PROVIDED RECORDS:
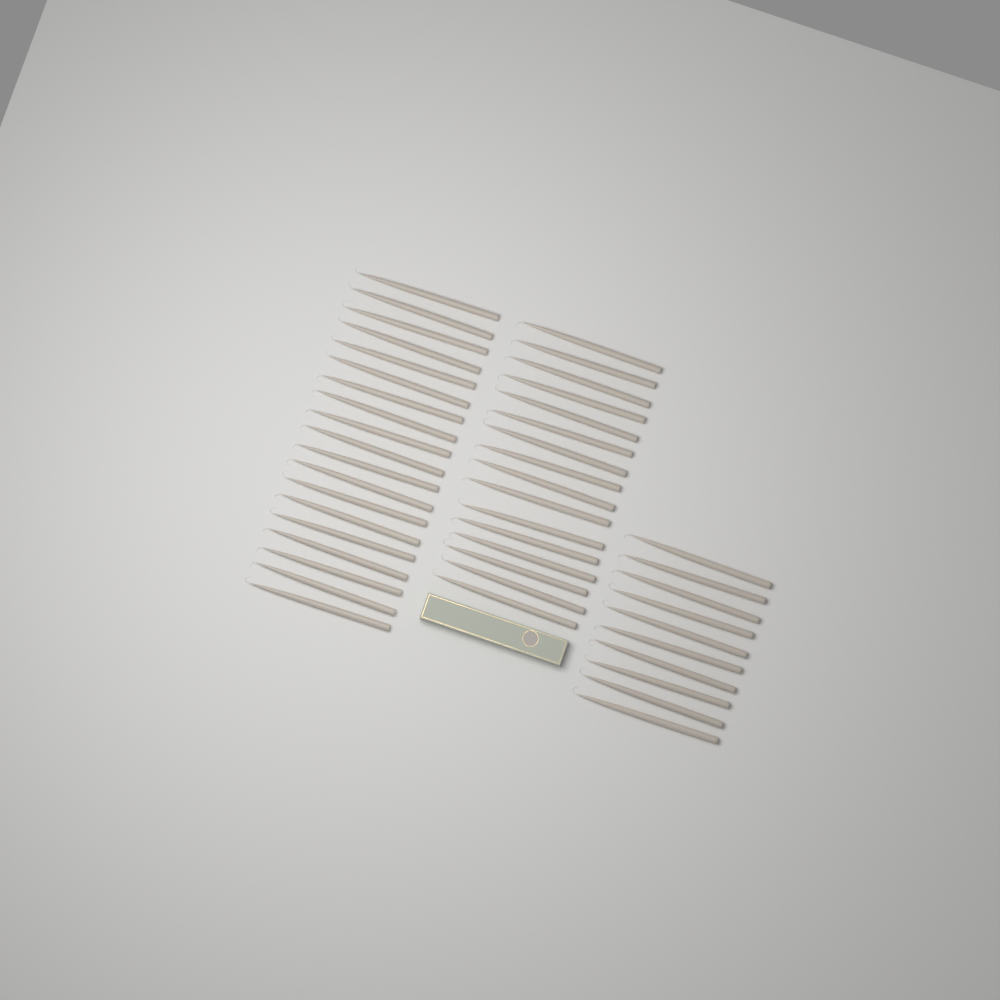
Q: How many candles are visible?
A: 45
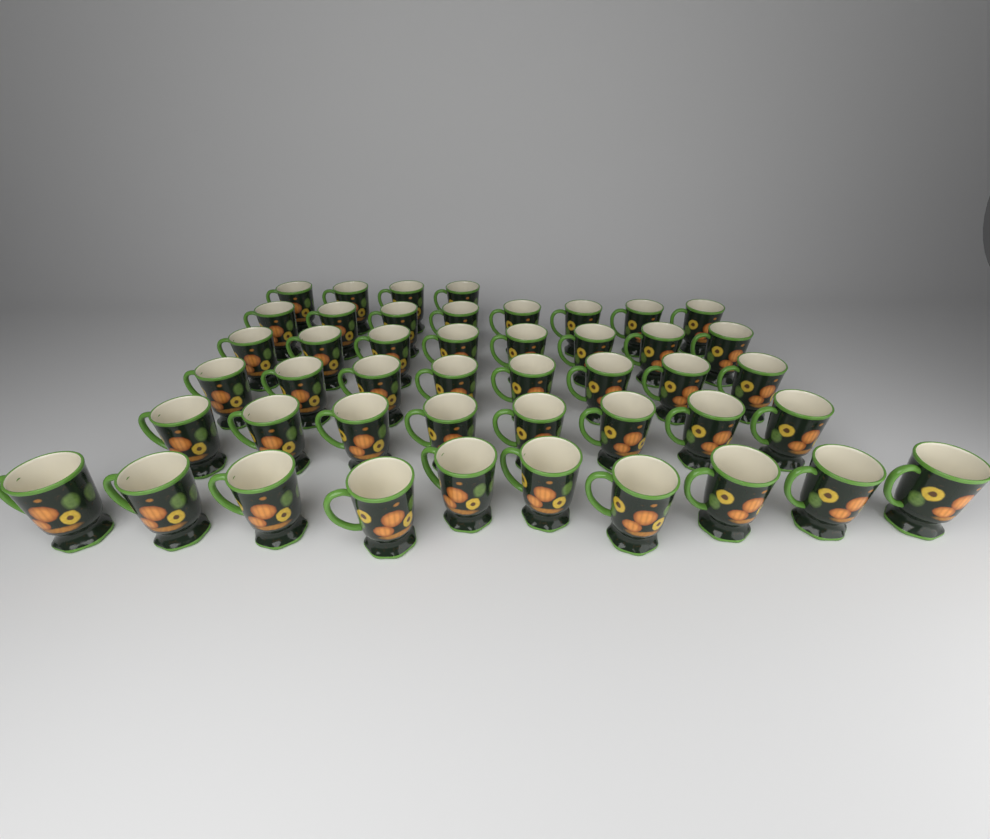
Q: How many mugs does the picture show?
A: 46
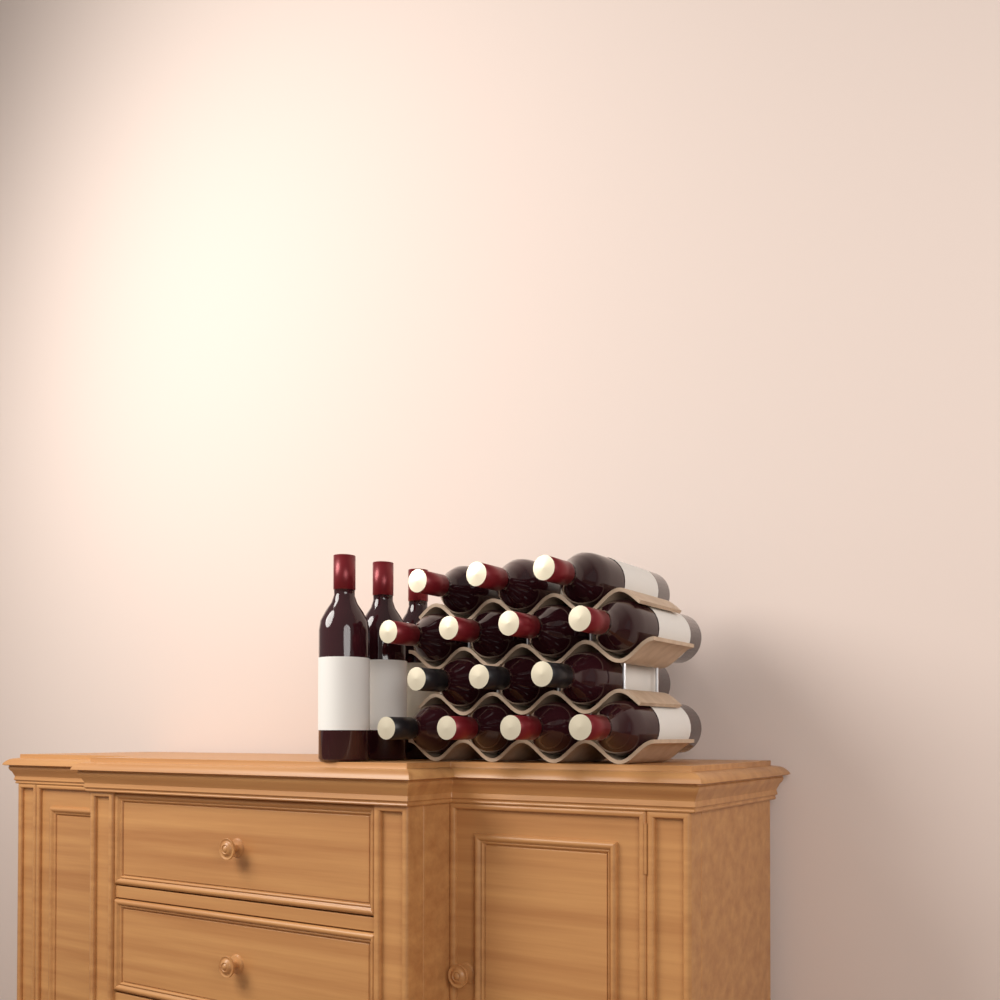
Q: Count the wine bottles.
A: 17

---

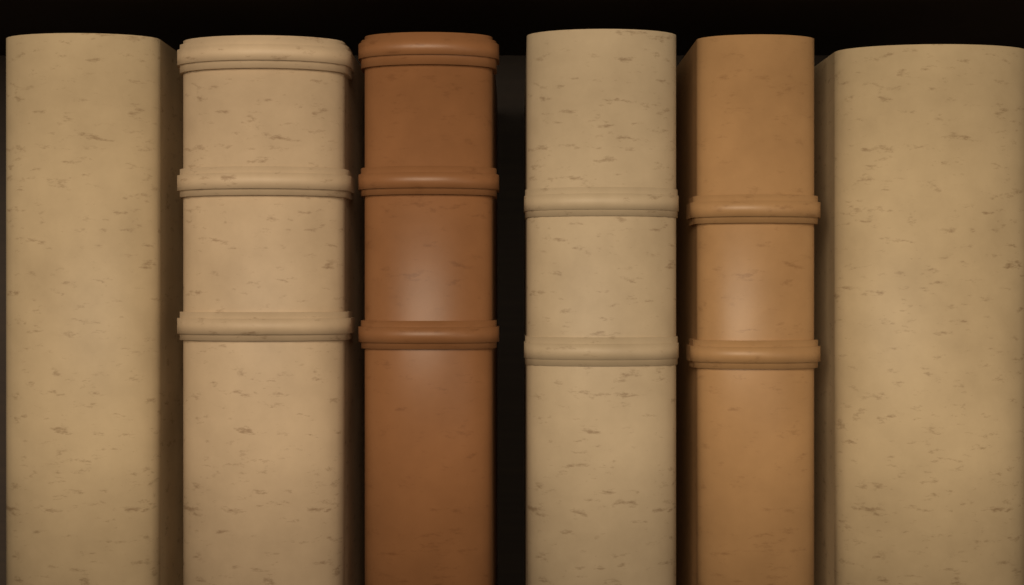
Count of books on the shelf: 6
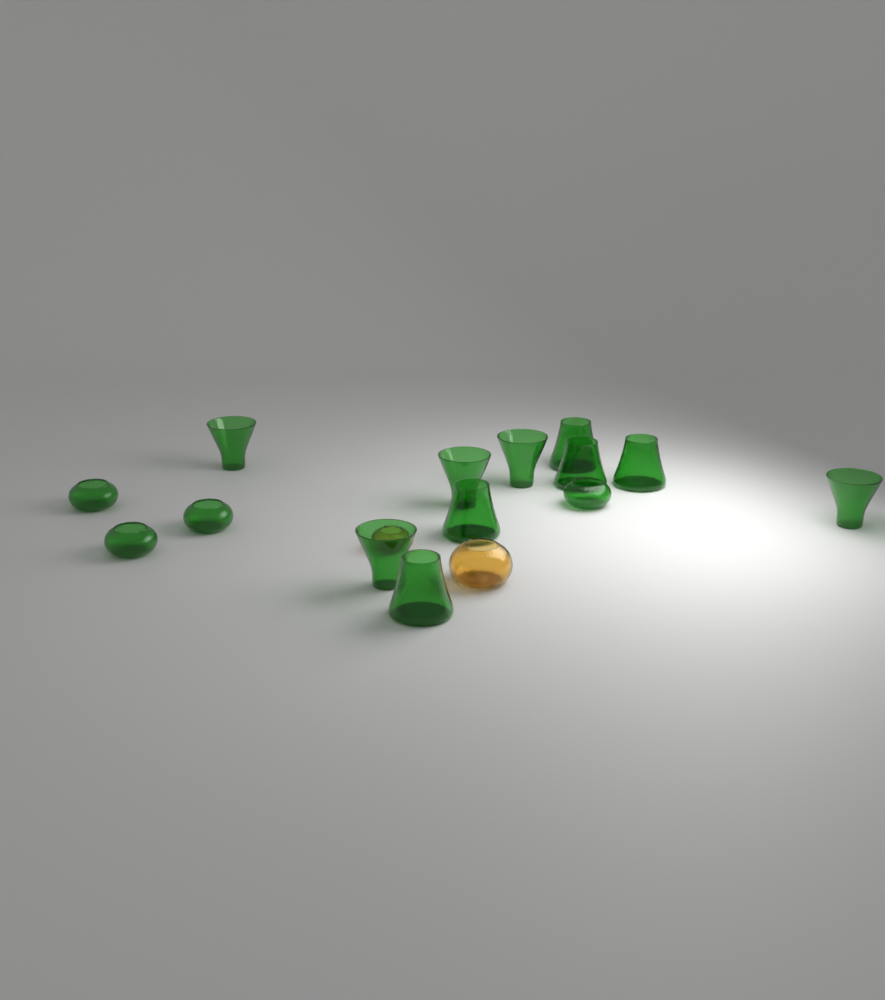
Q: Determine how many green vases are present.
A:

---

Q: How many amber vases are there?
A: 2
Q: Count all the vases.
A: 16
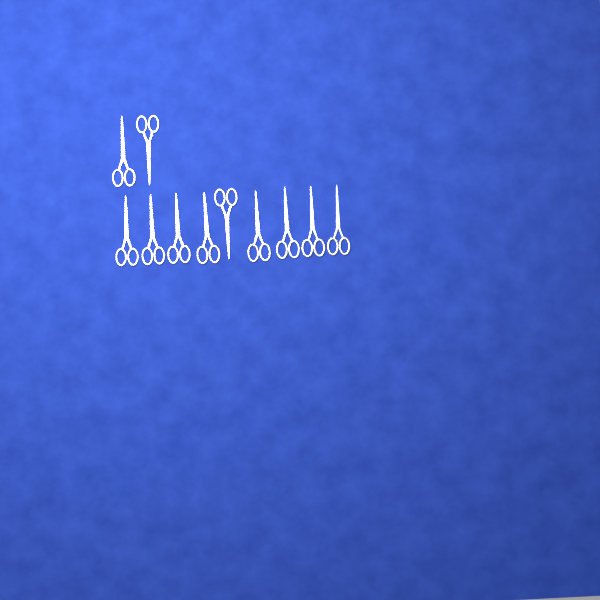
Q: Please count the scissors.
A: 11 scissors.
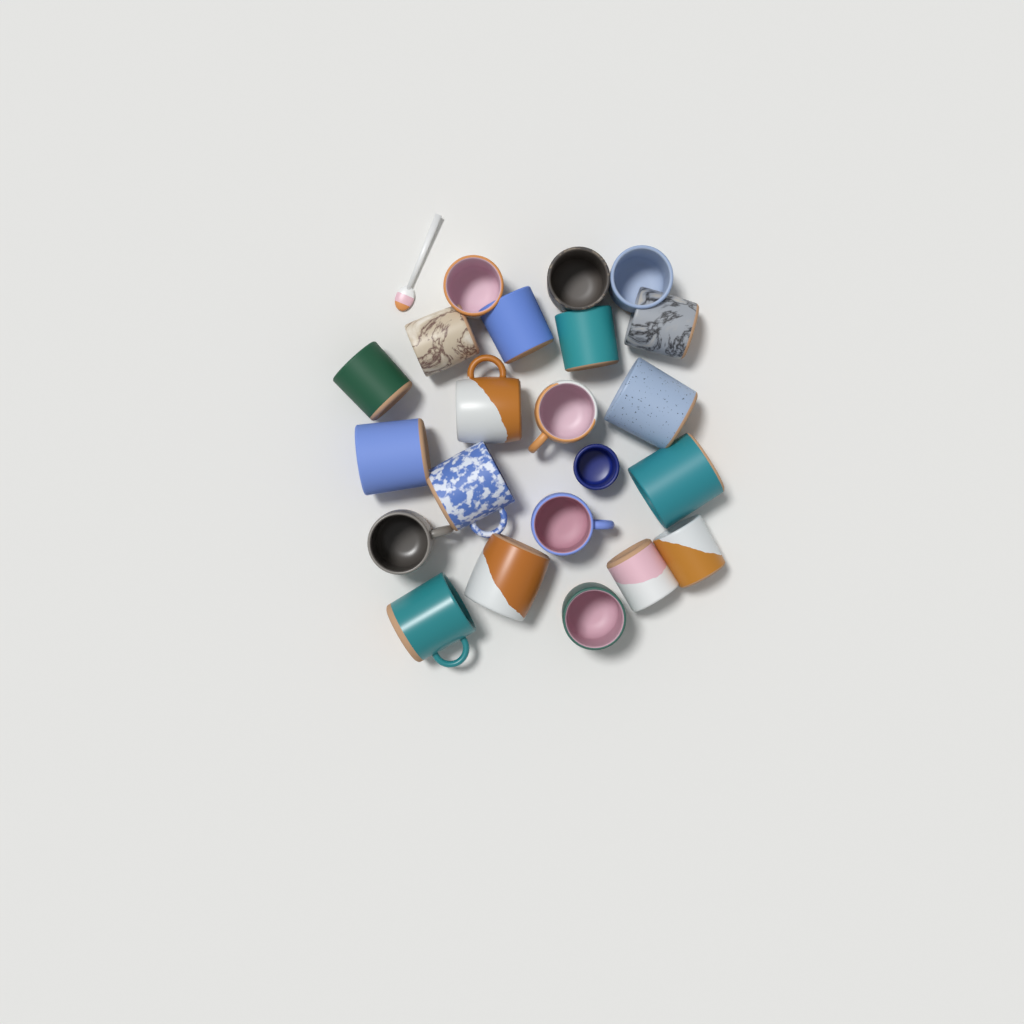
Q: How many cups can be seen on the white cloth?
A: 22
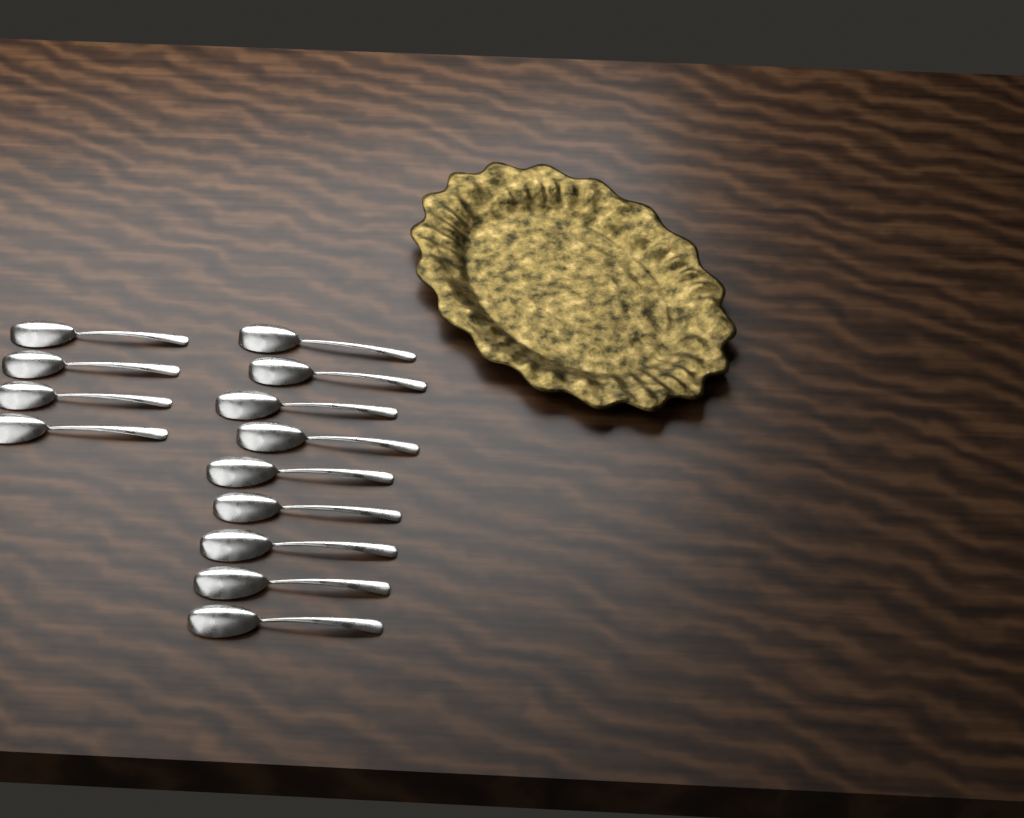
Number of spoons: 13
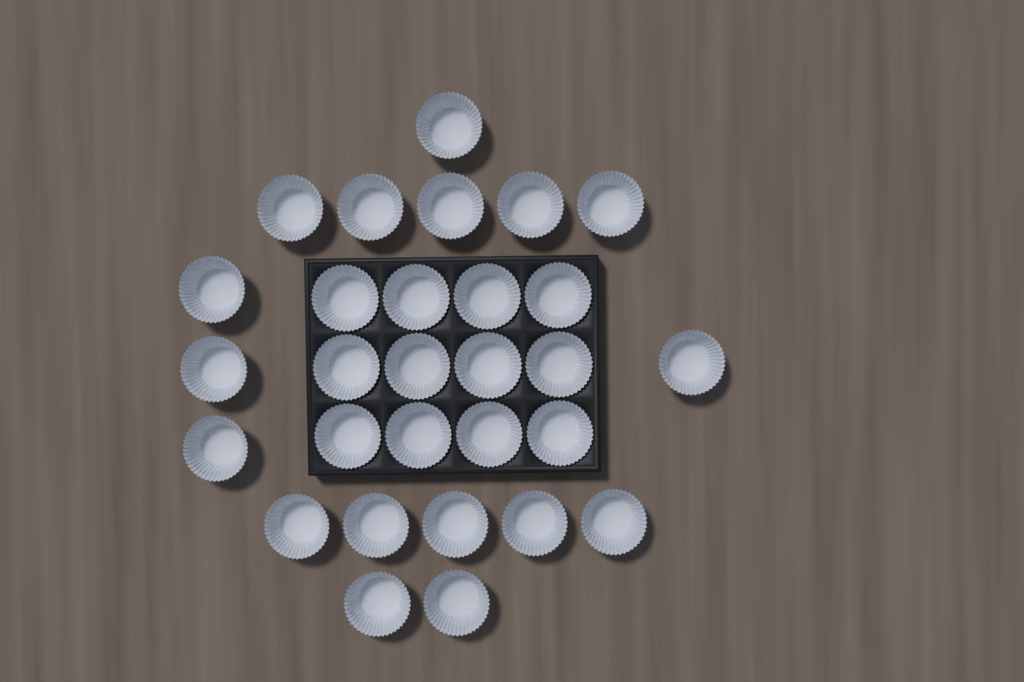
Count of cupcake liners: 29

PROBLEM STATEMENT: Print the records above exactly as they appear, starting at the line containing "Q: Please count the scissors." and ending at the line containing "Count of cupcake liners: 29", and leave out the pictures.

RESULT BELOW:
Q: Please count the scissors.
A: 11 scissors.
Q: How many cups can be seen on the white cloth?
A: 22
Number of spoons: 13
Count of cupcake liners: 29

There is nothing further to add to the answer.